SLURM is also a bit strict when it comes formalities. It requires that you specify which program should be used to run the submitted script file. The standard program for this is bash, but we have to specify it on the first line of the script non the less. This is done by having the first line in the script looking link this:

#!/bin/bash -l

This is how Linux knows which program should open a file, since it does not care about the file ending like Windows commonly does (.ppt, .pdf, .html might be familiar file endings). The #! indicates that the next words will be the path to the program that should open the file. It could be #!/bin/bash, or #!/bin/python, or any other path to a executable program.

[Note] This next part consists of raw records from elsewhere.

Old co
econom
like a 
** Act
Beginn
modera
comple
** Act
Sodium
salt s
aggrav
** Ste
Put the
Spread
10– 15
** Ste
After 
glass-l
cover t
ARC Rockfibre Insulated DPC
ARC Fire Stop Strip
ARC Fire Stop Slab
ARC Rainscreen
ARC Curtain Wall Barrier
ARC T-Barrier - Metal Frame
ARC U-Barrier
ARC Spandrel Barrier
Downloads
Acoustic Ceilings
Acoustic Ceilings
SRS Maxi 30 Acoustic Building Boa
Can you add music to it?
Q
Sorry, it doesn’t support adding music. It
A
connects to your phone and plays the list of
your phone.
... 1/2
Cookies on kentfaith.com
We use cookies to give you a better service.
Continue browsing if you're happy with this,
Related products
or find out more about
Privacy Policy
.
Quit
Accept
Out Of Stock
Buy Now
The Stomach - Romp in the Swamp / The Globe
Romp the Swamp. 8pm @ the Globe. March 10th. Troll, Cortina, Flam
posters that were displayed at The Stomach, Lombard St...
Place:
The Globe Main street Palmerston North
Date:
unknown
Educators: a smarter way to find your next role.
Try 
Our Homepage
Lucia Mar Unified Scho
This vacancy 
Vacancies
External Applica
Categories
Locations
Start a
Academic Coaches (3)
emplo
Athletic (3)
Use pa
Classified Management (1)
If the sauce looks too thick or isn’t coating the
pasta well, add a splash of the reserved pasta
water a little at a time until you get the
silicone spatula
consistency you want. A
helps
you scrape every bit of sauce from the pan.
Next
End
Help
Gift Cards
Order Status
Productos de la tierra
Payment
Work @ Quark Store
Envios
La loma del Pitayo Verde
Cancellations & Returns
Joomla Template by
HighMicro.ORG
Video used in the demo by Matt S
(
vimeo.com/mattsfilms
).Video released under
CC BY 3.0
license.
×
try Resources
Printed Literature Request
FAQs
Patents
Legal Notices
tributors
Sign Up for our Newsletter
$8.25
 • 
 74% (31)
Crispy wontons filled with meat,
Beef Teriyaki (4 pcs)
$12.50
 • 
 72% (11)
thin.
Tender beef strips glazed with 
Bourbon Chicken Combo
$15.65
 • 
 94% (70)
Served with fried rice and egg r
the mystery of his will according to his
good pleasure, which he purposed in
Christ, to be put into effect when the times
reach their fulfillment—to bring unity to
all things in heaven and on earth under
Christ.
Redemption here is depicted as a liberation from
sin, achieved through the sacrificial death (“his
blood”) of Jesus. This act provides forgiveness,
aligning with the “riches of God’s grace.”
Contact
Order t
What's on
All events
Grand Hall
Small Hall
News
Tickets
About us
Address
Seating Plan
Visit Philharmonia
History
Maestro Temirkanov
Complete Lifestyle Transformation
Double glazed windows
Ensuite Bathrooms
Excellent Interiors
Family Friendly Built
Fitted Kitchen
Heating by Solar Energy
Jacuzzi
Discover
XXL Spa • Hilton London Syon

The -l after bash is a flag that tells bash that the script should be treated as a login shell, so everything behaves as when you are logged in. Without it commands like module and some other would not work. If it’s not a login shell, it’s running as a script, and then it does not need to bother making the interface human friendly so it will skip things to make it start faster and consume less resources.

The next couple of rows will contain all the options you want to give SLURM:

#!/bin/bash -l
#SBATCH -A naiss2023-22-862
#SBATCH -t 00:05:00
#SBATCH -p core

SLURM options always start with #SBATCH followed by a flag (-A for account, -t for time, -p for partition) and the value for that flag. Your script should now look something like this (ignore the old project id and path to the scripts):

To submit this script to the queue:

$ sbatch exome_analysis_script.sh

8 RNAseq Analysis

The next step is to do a complete RNAseq analysis. The steps involved start off just like the exome analysis, but has a few extra steps. The goal of this part is to successfully run the pipeline using the queue system. To do this, you must construct the commands for each step, combine them in a script, include the SLURM options, and submit it. Much like what we did in the previous step, but with some complications.

Typical RNAseq analysis consists of multiple samples / time points:

  • Filter the reads for each sample.
  • Align the filtered reads for each sample to the same reference genome as before.
  • Do a differential expression analysis by comparing multiple samples.

The difficulty here is that you have not just 1 sample, you have 3 of them. And they all need to be filtered and aligned separately, and then compared to each other. The program that does the differential expression analysis in this exercise is called diff_exp and is located in the same directory as the previous scripts. The samples are filtered and aligned individually.